We conduct classification experiments on real EEG signals to discriminate between imagination of left hand movements (first class) and right hand movements (second class). Data are taken from two subjects S1 and S2. At second 2 of each trial a symbol indicating one specific mental task is displayed. At second 5, the screen is blank to relax the subject till the start of next trial. EEG signals are recorded from 6 electrodes with the sample rate of 256 Hz. The preprocess is performed to bandpass filter the EEG signals between 8 and 30 Hz. Each trial was split into non-overlapping time-segments of 1.5 s length prior to calculation of the spatial filters.

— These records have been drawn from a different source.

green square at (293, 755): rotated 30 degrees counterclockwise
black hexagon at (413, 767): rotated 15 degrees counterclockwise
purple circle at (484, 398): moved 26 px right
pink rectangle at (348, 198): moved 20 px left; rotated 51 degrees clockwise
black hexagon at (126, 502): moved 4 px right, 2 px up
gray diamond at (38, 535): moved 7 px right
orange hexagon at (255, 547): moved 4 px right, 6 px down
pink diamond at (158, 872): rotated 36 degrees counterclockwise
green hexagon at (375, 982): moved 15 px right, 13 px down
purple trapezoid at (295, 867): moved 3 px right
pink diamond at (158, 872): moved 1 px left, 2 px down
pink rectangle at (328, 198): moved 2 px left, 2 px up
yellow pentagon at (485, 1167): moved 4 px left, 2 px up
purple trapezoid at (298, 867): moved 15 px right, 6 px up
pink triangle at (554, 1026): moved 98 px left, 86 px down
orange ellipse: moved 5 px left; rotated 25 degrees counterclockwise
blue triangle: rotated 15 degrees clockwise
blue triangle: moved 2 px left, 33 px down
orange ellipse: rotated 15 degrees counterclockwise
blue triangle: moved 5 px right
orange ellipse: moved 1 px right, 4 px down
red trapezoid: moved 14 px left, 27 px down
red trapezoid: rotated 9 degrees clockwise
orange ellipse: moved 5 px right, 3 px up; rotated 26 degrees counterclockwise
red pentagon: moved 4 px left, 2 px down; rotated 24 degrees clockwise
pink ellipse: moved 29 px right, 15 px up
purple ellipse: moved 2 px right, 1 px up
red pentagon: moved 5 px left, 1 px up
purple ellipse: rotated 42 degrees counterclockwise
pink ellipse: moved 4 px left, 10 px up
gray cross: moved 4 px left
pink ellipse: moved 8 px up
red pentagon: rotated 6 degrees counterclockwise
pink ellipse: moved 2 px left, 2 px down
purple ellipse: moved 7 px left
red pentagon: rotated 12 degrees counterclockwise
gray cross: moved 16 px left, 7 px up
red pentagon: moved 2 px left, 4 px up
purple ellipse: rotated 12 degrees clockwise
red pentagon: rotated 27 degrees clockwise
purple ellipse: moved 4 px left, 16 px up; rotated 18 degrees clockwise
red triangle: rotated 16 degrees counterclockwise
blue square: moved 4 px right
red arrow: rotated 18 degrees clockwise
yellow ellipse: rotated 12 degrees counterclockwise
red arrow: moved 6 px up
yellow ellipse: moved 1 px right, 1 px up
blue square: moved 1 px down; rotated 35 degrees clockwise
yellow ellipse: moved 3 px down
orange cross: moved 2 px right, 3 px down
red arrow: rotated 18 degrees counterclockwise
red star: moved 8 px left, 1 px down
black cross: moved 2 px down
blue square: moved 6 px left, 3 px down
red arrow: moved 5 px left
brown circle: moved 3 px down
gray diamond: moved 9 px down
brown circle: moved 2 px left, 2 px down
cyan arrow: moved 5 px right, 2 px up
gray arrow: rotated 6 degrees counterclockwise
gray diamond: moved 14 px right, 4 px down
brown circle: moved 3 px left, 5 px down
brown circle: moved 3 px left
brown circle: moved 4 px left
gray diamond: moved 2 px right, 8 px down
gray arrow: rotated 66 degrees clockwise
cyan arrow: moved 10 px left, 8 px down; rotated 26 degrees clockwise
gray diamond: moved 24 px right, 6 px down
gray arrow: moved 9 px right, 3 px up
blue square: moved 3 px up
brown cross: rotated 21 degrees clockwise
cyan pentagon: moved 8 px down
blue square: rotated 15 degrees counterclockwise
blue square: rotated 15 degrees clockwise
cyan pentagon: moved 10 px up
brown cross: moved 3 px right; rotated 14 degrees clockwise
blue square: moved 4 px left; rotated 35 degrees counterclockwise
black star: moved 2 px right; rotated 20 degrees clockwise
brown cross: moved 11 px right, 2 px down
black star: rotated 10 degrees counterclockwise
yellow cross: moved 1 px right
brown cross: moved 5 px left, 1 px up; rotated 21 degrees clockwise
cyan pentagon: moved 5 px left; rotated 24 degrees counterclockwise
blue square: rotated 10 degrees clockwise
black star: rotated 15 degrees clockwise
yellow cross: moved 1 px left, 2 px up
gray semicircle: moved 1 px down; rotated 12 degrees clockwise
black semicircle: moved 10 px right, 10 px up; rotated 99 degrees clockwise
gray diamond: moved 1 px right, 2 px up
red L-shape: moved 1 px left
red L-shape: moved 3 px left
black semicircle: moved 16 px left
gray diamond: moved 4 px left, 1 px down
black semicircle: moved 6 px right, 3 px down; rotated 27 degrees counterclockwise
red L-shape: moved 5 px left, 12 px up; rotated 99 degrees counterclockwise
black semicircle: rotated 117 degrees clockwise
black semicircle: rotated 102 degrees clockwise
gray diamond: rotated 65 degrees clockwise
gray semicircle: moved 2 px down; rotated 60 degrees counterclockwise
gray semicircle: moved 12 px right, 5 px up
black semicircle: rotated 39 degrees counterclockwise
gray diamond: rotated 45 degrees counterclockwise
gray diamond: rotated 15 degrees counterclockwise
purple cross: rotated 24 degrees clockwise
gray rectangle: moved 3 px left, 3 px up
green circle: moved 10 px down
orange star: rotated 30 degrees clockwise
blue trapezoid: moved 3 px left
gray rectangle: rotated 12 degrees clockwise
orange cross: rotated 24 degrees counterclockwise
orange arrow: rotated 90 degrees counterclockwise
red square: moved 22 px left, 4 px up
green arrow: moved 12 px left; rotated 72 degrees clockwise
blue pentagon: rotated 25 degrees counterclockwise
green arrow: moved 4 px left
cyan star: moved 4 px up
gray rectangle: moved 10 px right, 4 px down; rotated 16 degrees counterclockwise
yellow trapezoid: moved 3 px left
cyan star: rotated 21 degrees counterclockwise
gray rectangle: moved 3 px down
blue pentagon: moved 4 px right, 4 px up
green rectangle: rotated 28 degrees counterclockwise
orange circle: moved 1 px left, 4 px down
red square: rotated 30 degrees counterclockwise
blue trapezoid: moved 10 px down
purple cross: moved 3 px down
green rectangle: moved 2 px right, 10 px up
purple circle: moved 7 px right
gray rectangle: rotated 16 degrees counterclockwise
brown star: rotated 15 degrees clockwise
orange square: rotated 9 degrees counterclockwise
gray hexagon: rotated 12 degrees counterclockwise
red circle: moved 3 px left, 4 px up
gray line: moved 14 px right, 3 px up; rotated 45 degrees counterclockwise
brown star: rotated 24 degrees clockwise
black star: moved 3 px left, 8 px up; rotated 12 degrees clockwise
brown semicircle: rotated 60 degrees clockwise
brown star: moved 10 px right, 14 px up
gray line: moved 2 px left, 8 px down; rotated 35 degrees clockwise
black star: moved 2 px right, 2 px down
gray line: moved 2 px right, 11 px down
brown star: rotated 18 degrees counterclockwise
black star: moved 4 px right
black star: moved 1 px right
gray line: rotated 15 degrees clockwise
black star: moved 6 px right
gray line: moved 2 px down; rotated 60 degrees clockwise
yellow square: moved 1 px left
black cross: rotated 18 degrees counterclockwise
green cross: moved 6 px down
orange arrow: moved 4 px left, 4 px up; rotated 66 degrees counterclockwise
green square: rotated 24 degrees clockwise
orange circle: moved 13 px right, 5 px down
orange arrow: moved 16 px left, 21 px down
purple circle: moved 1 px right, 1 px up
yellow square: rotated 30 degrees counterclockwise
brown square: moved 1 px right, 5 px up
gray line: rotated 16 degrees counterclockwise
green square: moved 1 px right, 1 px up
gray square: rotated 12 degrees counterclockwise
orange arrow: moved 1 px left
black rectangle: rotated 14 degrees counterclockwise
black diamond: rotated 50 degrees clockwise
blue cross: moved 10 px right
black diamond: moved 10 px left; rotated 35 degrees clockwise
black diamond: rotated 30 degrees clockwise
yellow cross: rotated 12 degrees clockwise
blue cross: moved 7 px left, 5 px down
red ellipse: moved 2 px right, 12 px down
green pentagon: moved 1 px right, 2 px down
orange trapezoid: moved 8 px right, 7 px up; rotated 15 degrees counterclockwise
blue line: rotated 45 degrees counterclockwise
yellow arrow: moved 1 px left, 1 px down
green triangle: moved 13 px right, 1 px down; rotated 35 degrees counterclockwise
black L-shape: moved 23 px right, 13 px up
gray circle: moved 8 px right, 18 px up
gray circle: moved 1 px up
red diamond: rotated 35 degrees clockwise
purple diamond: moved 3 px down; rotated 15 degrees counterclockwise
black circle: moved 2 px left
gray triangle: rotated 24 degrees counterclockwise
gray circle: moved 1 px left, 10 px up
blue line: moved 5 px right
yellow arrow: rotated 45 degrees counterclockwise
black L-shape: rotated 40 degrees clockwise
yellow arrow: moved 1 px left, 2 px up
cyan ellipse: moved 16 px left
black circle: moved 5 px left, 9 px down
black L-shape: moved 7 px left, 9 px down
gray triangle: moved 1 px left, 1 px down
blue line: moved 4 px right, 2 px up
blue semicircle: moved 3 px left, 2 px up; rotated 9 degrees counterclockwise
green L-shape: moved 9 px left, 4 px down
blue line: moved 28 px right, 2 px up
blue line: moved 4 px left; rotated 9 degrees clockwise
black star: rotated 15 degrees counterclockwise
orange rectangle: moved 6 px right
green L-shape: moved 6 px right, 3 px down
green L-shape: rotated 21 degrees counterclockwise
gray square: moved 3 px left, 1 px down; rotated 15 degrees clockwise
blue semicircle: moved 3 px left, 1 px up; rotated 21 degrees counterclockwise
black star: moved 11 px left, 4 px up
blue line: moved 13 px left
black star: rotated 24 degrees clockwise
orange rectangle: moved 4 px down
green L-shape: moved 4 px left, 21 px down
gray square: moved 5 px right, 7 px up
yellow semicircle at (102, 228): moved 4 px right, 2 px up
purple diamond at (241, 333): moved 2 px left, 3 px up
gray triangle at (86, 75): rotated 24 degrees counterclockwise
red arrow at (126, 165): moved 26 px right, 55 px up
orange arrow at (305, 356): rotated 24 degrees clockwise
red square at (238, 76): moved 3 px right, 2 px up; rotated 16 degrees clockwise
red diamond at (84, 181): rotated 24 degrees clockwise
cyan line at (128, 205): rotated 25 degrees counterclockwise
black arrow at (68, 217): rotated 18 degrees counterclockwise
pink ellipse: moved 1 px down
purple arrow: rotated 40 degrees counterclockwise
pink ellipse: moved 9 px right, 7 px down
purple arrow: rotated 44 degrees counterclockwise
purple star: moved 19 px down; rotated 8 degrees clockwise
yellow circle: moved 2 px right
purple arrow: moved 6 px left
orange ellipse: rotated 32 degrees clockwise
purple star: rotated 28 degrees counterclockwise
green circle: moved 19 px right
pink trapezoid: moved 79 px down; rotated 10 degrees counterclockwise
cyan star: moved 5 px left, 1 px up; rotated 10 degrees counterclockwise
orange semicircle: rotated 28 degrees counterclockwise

The Fig. 1 shows the data distribution of source signals filtered by the GCSP spatial filters. It is obvious that one class has the maximal variances while the others have the minimal variance in each direction. Therefore, the energies along the corresponding axes are enhanced by the kernel feature extractor. In this study, the Polynomial kernel function of k(xy) = (xy)dd = 2 and Gaussian kernel function of \(k(x,y)=exp(-{\|x-y\|^{2}}/{2\sigma^{2}})\) are applied in GCSP and linear support vector machine (SVM) classifiers are used to assess the classification performance. The optimal value for the parameter σ is determined through 5-fold cross-validation on training data. Table 1 gives the classification results of GCSP and linear CSP methods with small number of EEG training trials. In the case of subject S2, the linear CSP and GCSP resulted in roughly similar performance, while the results of subject S1 obtained by GCSP are generally better than the linear CSP. Experimental results demonstrate the superiority of nonlinear feature extractor empirically.

Fig. 1
figure 1

The feature distribution of source signals filtered by nonlinear spatial filters obtained from GCSP algorithm

Table 1 Classification accuracies (%) of linear CSP and nolinear GCSP algorithm by cross-validation

However, the disadvantages of the GCSP lie in the time and memory complexity of the algorithm. Consider the GSVD for the kernel matrix \({\mathcal{K}}_{c}, {\mathcal{K}}_{t}\) in Eq. (21). The kernel matrices have a relatively large dimension in typical EEG classification problems. To put it into perspective, assume 20 EEG trials for each class is given, each one with a length of 1000 samples, then \({\mathcal{K}}_{c}, {\mathcal{K}}_{t}\) will have about 20,0002 and 40,0002 elements respectively. GSVD of such two matrices imposes a high computational burden.

Conclusion

In this paper the kernel CSP approach based on GSVD is described as a nonlinear spatial filtering method. For real BCI applications, one tends to use as few training trials as necessary. The optimal kernel feature extractor proposed in this paper meets this need fairly well. One advantage of GCSP is that it can be applied regardless of singularity of the spatial covariance matrices both in the original space and in the feature space. In the future, the design of kernel functions specialized to each certain subject and new applications besides EEG signal classification would be further investigated.